Each run of an integrated assessment models produces a single mitigation pathway consistent with stated objectives (e.g. maximum temperature) and optimizing some objective function (e.g. minimizing total discounted costs of mitigation). Even though models can be run thousands of times, it is unclear how built-in assumptions constrain the final set of pathways. Here we aim at broadly exploring the space of possible mitigation scenarios for a given mitigation target, and at characterizing the sets of pathways that are (near-)optimal, taking uncertainties into account. We produce an extensive set of CO2 emission pathways that stay below 2 °C of warming using a reduced-form climate-carbon model with a 1000 different physical states. We then identify 18 sets of quasi 'least-cost' mitigation pathways, under six assumptions about cost functions and three different cost minimization functions embarking different visions of intergenerational cost distribution. A first key outcome is that the absence or presence of inertia in the cost function plays a pivotal role in the resulting set of least-cost pathways. Second, despite inherent structural differences, we find common pathways across the 18 combinations in 96% of the physical states studied.
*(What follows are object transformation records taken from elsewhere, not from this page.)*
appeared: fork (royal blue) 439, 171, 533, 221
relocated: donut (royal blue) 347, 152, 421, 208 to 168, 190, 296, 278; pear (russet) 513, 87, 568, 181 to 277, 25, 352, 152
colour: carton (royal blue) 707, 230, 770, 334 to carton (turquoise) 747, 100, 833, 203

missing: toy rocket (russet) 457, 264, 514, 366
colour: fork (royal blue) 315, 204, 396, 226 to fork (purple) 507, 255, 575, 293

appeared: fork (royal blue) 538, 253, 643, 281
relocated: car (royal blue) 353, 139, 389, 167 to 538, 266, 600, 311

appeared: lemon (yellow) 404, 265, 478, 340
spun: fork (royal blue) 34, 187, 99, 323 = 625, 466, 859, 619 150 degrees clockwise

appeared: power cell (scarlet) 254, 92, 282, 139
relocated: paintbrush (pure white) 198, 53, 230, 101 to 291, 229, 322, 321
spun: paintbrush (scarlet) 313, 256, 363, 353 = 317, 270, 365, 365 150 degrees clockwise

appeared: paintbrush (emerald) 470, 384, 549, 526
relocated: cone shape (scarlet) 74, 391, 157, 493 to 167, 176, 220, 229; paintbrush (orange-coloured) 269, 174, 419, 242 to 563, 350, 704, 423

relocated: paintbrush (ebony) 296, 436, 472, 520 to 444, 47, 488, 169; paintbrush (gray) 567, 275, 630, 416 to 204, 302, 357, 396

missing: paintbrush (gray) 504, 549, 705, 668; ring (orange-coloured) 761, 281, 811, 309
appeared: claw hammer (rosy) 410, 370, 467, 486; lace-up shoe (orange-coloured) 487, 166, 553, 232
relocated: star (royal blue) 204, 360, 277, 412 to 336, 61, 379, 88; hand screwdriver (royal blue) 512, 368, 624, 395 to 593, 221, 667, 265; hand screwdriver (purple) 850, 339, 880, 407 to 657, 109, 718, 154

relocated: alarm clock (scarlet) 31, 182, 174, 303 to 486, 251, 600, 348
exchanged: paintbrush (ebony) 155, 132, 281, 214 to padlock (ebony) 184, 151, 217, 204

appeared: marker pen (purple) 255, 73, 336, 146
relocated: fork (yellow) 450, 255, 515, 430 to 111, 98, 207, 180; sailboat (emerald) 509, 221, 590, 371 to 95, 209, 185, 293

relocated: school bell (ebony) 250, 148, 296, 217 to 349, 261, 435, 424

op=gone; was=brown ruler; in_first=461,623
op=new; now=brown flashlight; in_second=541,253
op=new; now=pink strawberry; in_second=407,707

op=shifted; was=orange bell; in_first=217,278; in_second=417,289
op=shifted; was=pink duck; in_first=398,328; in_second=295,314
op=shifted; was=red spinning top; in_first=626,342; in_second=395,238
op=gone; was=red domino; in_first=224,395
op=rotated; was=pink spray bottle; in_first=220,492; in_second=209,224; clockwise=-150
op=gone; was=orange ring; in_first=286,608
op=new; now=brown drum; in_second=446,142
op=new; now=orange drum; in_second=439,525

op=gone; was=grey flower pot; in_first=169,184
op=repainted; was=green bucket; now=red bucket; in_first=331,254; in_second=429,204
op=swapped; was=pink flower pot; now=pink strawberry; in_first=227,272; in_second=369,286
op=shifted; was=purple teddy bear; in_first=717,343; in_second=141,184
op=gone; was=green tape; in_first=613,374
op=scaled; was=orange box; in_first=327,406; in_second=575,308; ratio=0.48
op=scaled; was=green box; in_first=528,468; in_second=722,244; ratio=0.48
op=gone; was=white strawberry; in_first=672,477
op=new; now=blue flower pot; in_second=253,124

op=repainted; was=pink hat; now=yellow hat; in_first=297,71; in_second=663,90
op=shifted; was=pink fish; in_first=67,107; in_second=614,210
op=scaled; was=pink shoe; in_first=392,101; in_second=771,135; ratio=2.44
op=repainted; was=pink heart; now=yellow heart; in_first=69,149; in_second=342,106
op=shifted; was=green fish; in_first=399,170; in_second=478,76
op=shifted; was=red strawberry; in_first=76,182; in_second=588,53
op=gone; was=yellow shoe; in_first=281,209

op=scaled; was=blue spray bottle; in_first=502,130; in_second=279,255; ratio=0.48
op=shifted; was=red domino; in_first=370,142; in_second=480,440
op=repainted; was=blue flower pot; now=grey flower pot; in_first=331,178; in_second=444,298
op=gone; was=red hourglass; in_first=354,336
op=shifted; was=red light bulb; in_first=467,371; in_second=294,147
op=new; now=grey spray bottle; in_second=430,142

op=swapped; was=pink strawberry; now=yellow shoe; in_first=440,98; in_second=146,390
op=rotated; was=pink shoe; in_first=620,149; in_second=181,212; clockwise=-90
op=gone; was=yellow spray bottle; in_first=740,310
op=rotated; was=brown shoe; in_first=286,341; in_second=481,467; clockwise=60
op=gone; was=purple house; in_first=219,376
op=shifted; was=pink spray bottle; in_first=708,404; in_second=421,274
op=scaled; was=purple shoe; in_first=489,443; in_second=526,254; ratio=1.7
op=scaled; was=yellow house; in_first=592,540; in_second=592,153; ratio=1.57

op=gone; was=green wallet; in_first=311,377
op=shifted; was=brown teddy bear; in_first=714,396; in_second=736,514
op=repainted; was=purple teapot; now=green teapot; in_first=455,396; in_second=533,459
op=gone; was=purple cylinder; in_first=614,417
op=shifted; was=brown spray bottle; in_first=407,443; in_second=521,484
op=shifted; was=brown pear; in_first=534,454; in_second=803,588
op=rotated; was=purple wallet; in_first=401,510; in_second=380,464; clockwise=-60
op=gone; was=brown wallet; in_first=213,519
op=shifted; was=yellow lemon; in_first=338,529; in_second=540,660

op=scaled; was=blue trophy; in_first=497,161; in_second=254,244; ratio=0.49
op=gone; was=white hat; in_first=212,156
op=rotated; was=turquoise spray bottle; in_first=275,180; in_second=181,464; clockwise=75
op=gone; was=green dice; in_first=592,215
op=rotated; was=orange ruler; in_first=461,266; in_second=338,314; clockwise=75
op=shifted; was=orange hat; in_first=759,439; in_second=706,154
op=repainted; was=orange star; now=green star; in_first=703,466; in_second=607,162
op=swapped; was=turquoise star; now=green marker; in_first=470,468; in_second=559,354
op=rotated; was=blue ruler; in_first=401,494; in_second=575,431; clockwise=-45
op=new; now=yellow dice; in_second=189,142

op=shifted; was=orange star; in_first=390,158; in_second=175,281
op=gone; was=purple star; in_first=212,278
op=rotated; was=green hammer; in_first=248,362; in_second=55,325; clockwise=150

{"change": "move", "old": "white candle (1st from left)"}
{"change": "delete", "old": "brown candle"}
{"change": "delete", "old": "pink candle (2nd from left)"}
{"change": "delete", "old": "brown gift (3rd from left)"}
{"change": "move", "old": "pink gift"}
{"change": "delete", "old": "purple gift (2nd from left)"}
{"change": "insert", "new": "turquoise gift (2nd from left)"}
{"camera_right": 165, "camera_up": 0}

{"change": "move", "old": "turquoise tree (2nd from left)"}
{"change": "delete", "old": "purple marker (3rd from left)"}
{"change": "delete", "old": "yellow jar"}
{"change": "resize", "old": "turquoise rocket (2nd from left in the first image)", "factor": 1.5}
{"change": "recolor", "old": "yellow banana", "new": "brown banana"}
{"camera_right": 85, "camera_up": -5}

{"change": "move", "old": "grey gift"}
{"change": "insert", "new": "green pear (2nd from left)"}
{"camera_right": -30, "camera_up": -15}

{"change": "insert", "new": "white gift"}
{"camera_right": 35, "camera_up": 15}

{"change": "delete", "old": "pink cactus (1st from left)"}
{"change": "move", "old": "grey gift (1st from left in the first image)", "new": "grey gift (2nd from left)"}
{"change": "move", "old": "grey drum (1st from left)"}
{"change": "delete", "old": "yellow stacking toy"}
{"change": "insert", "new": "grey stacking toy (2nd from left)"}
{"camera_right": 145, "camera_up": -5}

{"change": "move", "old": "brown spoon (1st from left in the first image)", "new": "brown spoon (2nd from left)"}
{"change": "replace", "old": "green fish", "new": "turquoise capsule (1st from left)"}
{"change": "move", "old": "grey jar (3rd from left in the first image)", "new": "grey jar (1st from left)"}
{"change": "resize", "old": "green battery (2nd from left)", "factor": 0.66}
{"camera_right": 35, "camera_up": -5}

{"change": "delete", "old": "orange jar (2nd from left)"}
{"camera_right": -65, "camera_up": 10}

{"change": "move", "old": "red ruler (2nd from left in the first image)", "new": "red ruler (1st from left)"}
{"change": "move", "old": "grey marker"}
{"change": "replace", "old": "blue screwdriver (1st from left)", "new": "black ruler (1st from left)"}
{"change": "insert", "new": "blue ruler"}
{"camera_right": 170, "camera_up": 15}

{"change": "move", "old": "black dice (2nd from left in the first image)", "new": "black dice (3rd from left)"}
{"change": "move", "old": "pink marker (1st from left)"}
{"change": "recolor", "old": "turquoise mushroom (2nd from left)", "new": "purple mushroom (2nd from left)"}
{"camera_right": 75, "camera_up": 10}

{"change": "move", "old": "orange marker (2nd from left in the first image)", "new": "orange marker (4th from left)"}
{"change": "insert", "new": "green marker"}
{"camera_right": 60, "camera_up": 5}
Interpreting these common pathways as robust economically and in terms of intergenerational distribution, we shed light on some of their characteristics, even though these robust pathways differ for each physical state.

Item Type: Article
Research Programs: Advancing Systems Analysis (ASA)
Advancing Systems Analysis (ASA) > Exploratory Modeling of Human-natural Systems (EM)
Energy, Climate, and Environment (ECE)
Energy, Climate, and Environment (ECE) > Integrated Assessment and Climate Change (IACC)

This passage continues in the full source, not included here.